**本文抜粋**
"""

なぜひきこもりが戦後の日本に起こったのか?
~再び「ひきこもりの家族関係」(田中千穂子著)より考えてみよう~

戦後80年という今年の8月15日終戦記念日にあたって、80年前に起こした大きな戦争についてこれまでにないおびただしい情報、それも今まであまり目にしたことがない情報が公開されて、改めて大戦前後の実情を知りました。それにしても長い間国民を欺いてきたものだと、知らないできたものの悲哀を噛みしめるしかありませんでした。一番の衝撃は総理大臣直属で設置した極秘機関「総力戦研究所」が提示した「シミュレーション」(NHKTV8月16・17日放映)の、大敗を喫すると言う報告を押しきって戦争に突入したと言う事実。あとに引けないというメンツへの拘りは、今でもどこかで見聞きする不祥事になっています。人間の罪業を哀しむしかないのでしょうか。あの悲惨極まりない戦場に大勢の若い青年たちを送り込み、あろうことか人生を歩み始めたばかりの少年たちを爆弾として利用し、安全地帯を一歩も出ずに命令だけ発していた老政治家・軍人たちのなんという厚顔無恥!
ところで、なぜ会報に「戦後80年」を扱うのかと疑問を持たれたことでしょう。実は関係があるのではないかということをこれからお話しするつもりです。
若者たちが社会から身を引き、社会参加を拒むひきこもりという現象についての解説は斎藤環先生はじめ、たくさんの専門家から家族機能不全、母子共依存等という言葉で学んできましたが、一つどうしても明快な答えが得られない疑問がありました。会報で数回扱ったことがありますが、なぜ日本にこんな大きな数でひきこもりが起こったかということです。
実はこれが敗戦と関係があるということを、田中千穂子先生は「ひきこもりの家族関係」(講談社2001年刊)の中で取り上げられていました(以前にもご紹介したことがあります)。なぜ起こったかという疑問に、「敗戦によって生じた母性の質の変容と捉えています」の言葉があります。その説明に加えて先生のひきこもりについての見解をご紹介しますが、先生はあくまでこれはご自分の実践から得た仮説だとおっしゃっています。ぜひ皆様にも一度考えていただきたいとここに取り上げました。(‥‥は途中省略)

"""

**提供情報**
"""

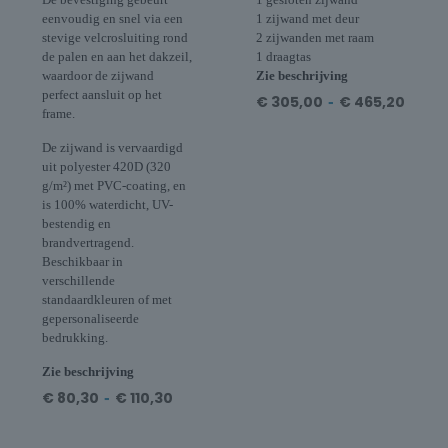
eenvoudig en snel via een
1 zijwand met deur
stevige velcrosluiting rond
2 zijwanden met raam
de palen en aan het dakzeil,
1 draagtas
waardoor de zijwand
Zie beschrijving
perfect aansluit op het
€
305,00
-
€
465,20
frame.
De zijwand is vervaardigd
uit polyester 420D (320
g/m²) met PVC-coating, en
is 100% waterdicht, UV-
bestendig en
brandvertragend.
Beschikbaar in
verschillende
standaardkleuren of met
gepersonaliseerde
bedrukking.
Zie beschrijving
€
80,30
-
€
110,30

"""

**作業指示**
ひきこもりと敗戦についての本文抜粋から、「実はこれが敗戦と関係があると」から「げました。(‥‥は途中省略)」までの部分を一字も変えずに引用せよ。

**出力結果**
実はこれが敗戦と関係があるということを、田中千穂子先生は「ひきこもりの家族関係」(講談社2001年刊)の中で取り上げられていました(以前にもご紹介したことがあります)。なぜ起こったかという疑問に、「敗戦によって生じた母性の質の変容と捉えています」の言葉があります。その説明に加えて先生のひきこもりについての見解をご紹介しますが、先生はあくまでこれはご自分の実践から得た仮説だとおっしゃっています。ぜひ皆様にも一度考えていただきたいとここに取り上げました。(‥‥は途中省略)